Les pouvoirs publics doivent continuer de s’impliquer dans la lutte contre l’antisémitisme et contre toutes les formes de racisme. C’est dans l’action, la mobilisation et la sensibilisation que nous allons endiguer les actes et les discours antisémites. L’autorité de la loi et de la Justice est pour le reste là, elle doit s’appliquer, à chaque fois pour jamais ne rien laisser passer en matière d’antisémitisme. Je suis aussi contre toute forme d’importation du conflit au Proche-Orient qui répondrait à une instrumentalisation politicienne. Je l’ai exprimé à de nombreuses reprises. On doit pouvoir débattre en paix et en sérénité de ce conflit tragique sans nous déchirer chez nous.
J’ai pour ma part toujours défendu la paix avec une solution à deux États entre Israël et Palestine. J’ai dénoncé de toutes mes forces les attaques terroristes du Hamas du 7 octobre 2023. Et cela ne m'empêche pas de dénoncer avec vigueur la politique de Monsieur Netanyahou et je m’associe avec tous les militants israéliens qui se battent pour un projet alternatif caractérisé par la coexistence pacifique entre un État israélien et un État palestinien. Aussi, depuis le 7 octobre 2023, je demande et défends la libération de tous les otages israéliens. Je suis heureux pour les familles qui ont pu récemment retrouver les leurs après des mois terribles en captivité. Je mesure aussi et partage la douleur des familles qui ont vu les leur mourir alors qu’ils étaient otages. Jeudi 20 février, les corps de quatre otages israéliens détenus à Gaza ont été rendus à leurs familles par le Hamas, dont ceux de la famille Bibas. J’ai une pensée pour eux comme pour toutes les familles des victimes.

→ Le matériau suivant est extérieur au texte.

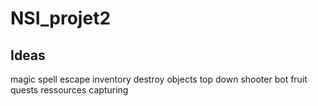 # NSI_projet2

## Ideas

magic spell
escape
inventory
destroy objects
top down shooter
bot
fruit
quests
ressources
capturing
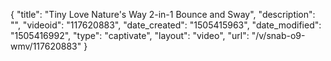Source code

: {
    "title": "Tiny Love Nature's Way 2-in-1 Bounce and Sway",
    "description": "",
    "videoid": "117620883",
    "date_created": "1505415963",
    "date_modified": "1505416992",
    "type": "captivate",
    "layout": "video",
    "url": "\/v\/snab-o9-wmv\/117620883"
}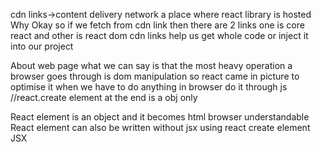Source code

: cdn links->content delivery network  a place where react library is hosted  Why
Okay so if we fetch from cdn link then there are 2 links one is core react and other is react dom 
cdn links help us get whole code or inject it into our project 

About web page what we can say is that the most heavy operation a browser goes through is  dom manipulation so react came in picture to optimise it when we have to do anything in browser do it through js 
//react.create element at the end is a obj only 

React element is an object and it becomes html browser understandable   
React element can also be written without jsx using react create element 
JSX 
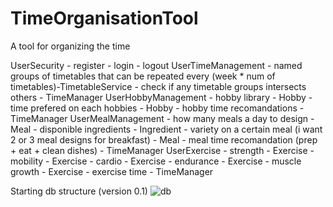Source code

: # TimeOrganisationTool
A tool for organizing the time

UserSecurity
    - register
    - login
    - logout
UserTimeManagement
    - named groups of timetables that can be repeated every (week * num of timetables)-TimetableService
    - check if any timetable groups intersects others - TimeManager
UserHobbyManagement
    - hobby library - Hobby
    - time prefered on each hobbies - Hobby
    - hobby time recomandations - TimeManager
UserMealManagement
    - how many meals a day to design - Meal
    - disponible ingredients - Ingredient
    - variety on a certain meal (i want 2 or 3 meal designs for breakfast) - Meal
    - meal time recomandation (prep + eat + clean dishes) - TimeManager
UserExercise
    - strength - Exercise
    - mobility - Exercise
    - cardio - Exercise
    - endurance - Exercise
    - muscle growth - Exercise
    - exercise time - TimeManager

Starting db structure (version 0.1)
![db](https://user-images.githubusercontent.com/61906271/113316456-0574be80-9317-11eb-8757-0a8d1ce50475.png)

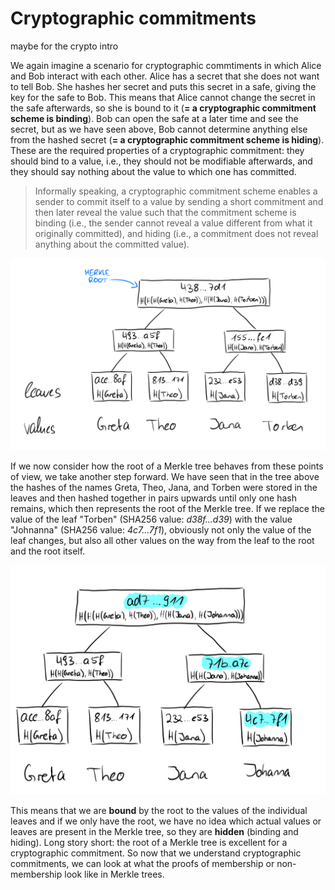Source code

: # Cryptographic commitments

maybe for the crypto intro

We again imagine a scenario for cryptographic commtiments in which Alice and Bob interact with each other. Alice has a secret that she does not want to tell Bob. She hashes her secret and puts this secret in a safe, giving the key for the safe to Bob. This means that Alice cannot change the secret in the safe afterwards, so she is bound to it (**= a cryptographic commitment scheme is binding**). Bob can open the safe at a later time and see the secret, but as we have seen above, Bob cannot determine anything else from the hashed secret (**= a cryptographic commitment scheme is hiding**). These are the required properties of a cryptographic commitment: they should bind to a value, i.e., they should not be modifiable afterwards, and they should say nothing about the value to which one has committed.

> Informally speaking, a cryptographic commitment scheme enables a sender to commit itself to a value by sending a short commitment and then later reveal the value such that the commitment scheme is binding (i.e., the sender cannot reveal a value different from what it originally committed), and hiding (i.e., a commitment does not reveal anything about the committed value).

![Merkle Tree](../img/merkle-tree.jpeg)

If we now consider how the root of a Merkle tree behaves from these points of view, we take another step forward. We have seen that in the tree above the hashes of the names Greta, Theo, Jana, and Torben were stored in the leaves and then hashed together in pairs upwards until only one hash remains, which then represents the root of the Merkle tree. If we replace the value of the leaf "Torben" (SHA256 value: *d38f...d39*) with the value "Johnanna" (SHA256 value: *4c7...7f1*), obviously not only the value of the leaf changes, but also all other values on the way from the leaf to the root and the root itself.

![Merkle Johanna Tree](../img/merkle-johanna-tree.jpeg)

This means that we are **bound** by the root to the values of the individual leaves and if we only have the root, we have no idea which actual values or leaves are present in the Merkle tree, so they are **hidden** (binding and hiding). Long story short: the root of a Merkle tree is excellent for a cryptographic commitment.
So now that we understand cryptographic commitments, we can look at what the proofs of membership or non-membership look like in Merkle trees.
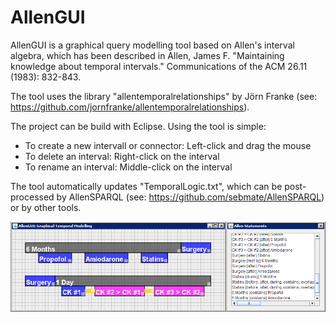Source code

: # AllenGUI

AllenGUI is a graphical query modelling tool based on Allen's interval algebra, which has been described in Allen, James F. "Maintaining knowledge about temporal intervals." Communications of the ACM 26.11 (1983): 832-843.

The tool uses the library "allentemporalrelationships" by Jörn Franke (see: https://github.com/jornfranke/allentemporalrelationships).

The project can be build with Eclipse. Using the tool is simple:

   - To create a new intervall or connector: Left-click and drag the mouse
   - To delete an interval: Right-click on the interval
   - To rename an interval: Middle-click on the interval

The tool automatically updates "TemporalLogic.txt", which can be post-processed by AllenSPARQL (see: https://github.com/sebmate/AllenSPARQL) or by other tools.

![Screenshot](Screenshot.png)
 
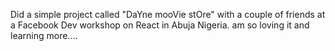 Did a simple project called "DaYne mooVie stOre" with a couple of friends at a Facebook Dev workshop on React in Abuja Nigeria.  am so loving it and learning more....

Enfin, je dirais une chose simple : si nous voulons, nous Français, être un facteur de paix entre Israël et la Palestine, alors nous devons montrer un visage de paix nous-mêmes ! Comment voulez-vous avoir le moindre poids en faveur de la paix, si on se déchire comme on se déchire en France sur cette question ? Comme je l’ai dit récemment sur Radio J, les communautés juives et musulmanes françaises doivent travailler ensemble mais surtout être ensemble.